Only the lines below between the ones containing "right elbow: (140, 121)" and "left hip: (140, 153)", inclusive, are to be reproduced, each exactly as it stands.

Data items:

**********

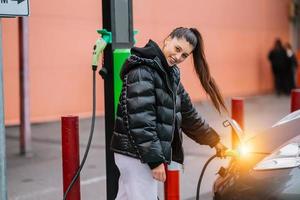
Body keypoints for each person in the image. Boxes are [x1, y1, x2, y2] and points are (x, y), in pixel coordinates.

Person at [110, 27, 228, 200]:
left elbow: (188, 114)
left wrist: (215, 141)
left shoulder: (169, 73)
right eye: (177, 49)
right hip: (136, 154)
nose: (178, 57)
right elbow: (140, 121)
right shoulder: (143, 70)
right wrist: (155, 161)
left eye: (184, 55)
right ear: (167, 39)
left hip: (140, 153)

**********

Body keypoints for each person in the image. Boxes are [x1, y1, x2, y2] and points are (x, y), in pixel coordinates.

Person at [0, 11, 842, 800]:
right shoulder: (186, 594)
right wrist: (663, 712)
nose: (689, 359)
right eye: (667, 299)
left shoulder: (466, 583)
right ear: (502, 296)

**********

Task answer
right elbow: (140, 121)
right shoulder: (143, 70)
right wrist: (155, 161)
left eye: (184, 55)
right ear: (167, 39)
left hip: (140, 153)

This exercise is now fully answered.